Realite de bunu gerektirir. Mahkemenin hükmü olmadan kimseye ceza veya kısas uygulanamaz. Mahkeme, hasımların kendisi olamaz. Çünkü hasımlar yansız davranamaz. Adaleti yansız mahkeme sağlar. Mahkemeyi de ancak devlet kurar. Ama bir saldırı vukuunda adamın, kendisini öldürmek isteyeni öldürmesi nefsi müdafaadır. Nefsi savunma meşru bir haktır. 

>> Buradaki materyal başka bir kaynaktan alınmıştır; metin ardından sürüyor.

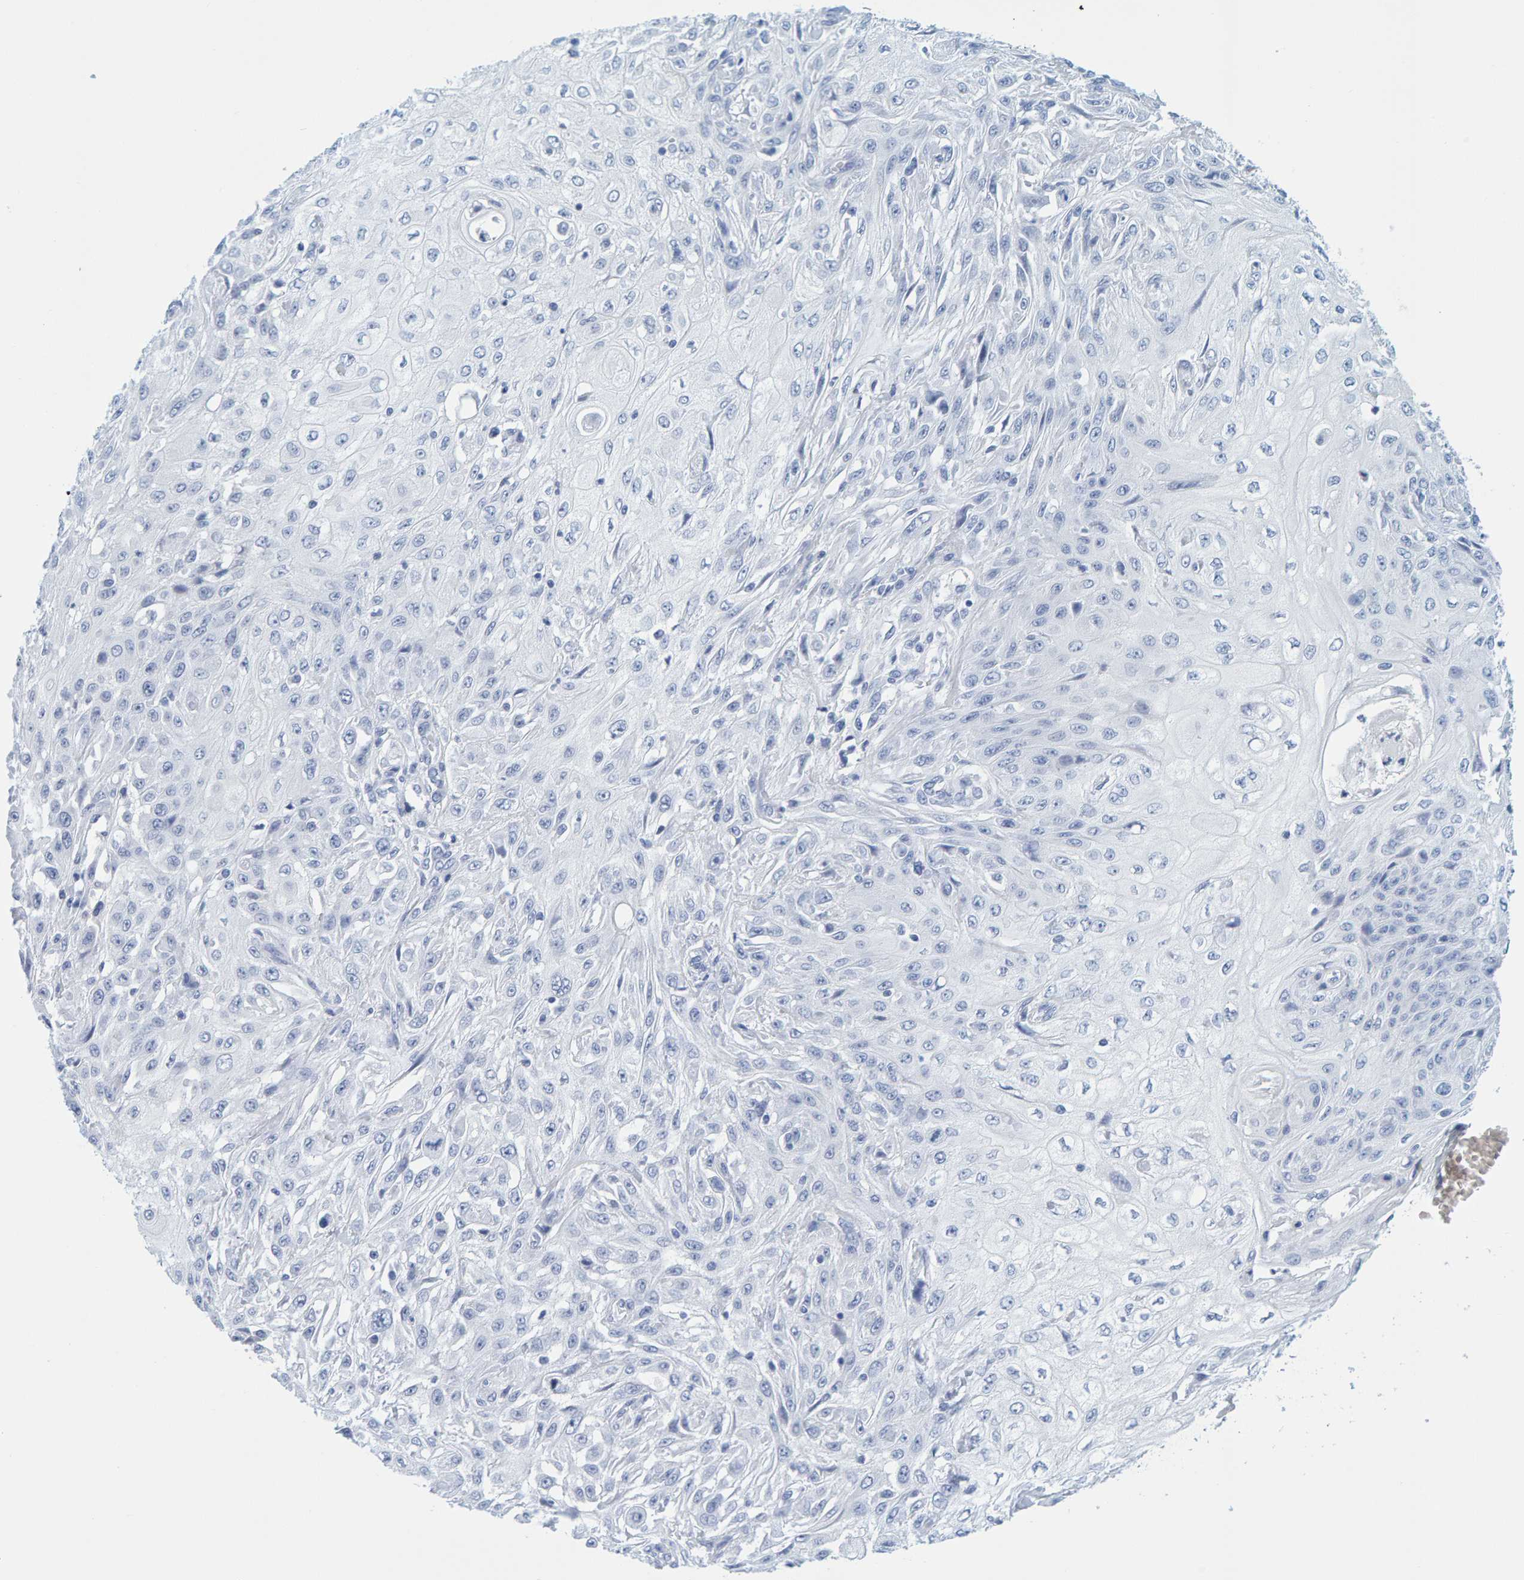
{"staining": {"intensity": "negative", "quantity": "none", "location": "none"}, "tissue": "skin cancer", "cell_type": "Tumor cells", "image_type": "cancer", "snomed": [{"axis": "morphology", "description": "Squamous cell carcinoma, NOS"}, {"axis": "morphology", "description": "Squamous cell carcinoma, metastatic, NOS"}, {"axis": "topography", "description": "Skin"}, {"axis": "topography", "description": "Lymph node"}], "caption": "Tumor cells are negative for protein expression in human skin metastatic squamous cell carcinoma. (Brightfield microscopy of DAB (3,3'-diaminobenzidine) immunohistochemistry at high magnification).", "gene": "SFTPC", "patient": {"sex": "male", "age": 75}}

Müslümanlara karşı terör yapan devletlere misliyle mukabele elbette yapılabilir ama asla haksızlar, suçsuzlar öldürülemez. Çünkü Kur'ân: "Haksız yere Allah'ın yasakladığı canı öldürmeyiniz" buyurmaktadır. Devletin yaptığından, sokaktaki bireyler sorumlu değildir. Karşılıklı mukabele, ancak o kötülüğü yapmış olan bireylerin kendisine yapılır, yoksa karşı devletten biri bizim soydaşımızın evini yaktı diye biz de gidip herhangi bir Alman'ın evini yakarsak suç işlemiş oluruz. Çünkü bir Alman'ın yaptığından bütün Almanlar sorumlu değildir. Sorumlu olan, sadece suçu işleyendir. Kur'ân: "Hiç kimse başkasının suçunu yüklenmez", “Ne baba çocuğunun suçundan sorumludur, ne de çocuk babasının suçundan.” buyurmaktadır. Yine Kur'ân Allah'ın kullarını: "Onlar, Allah'ın yanında başka tanrı tutup ona yalvarmazlar. Allah'ın haram kıldığı cana haksız yere kıymazlar." (Furkan: 68) şeklinde nitelendirmektedir.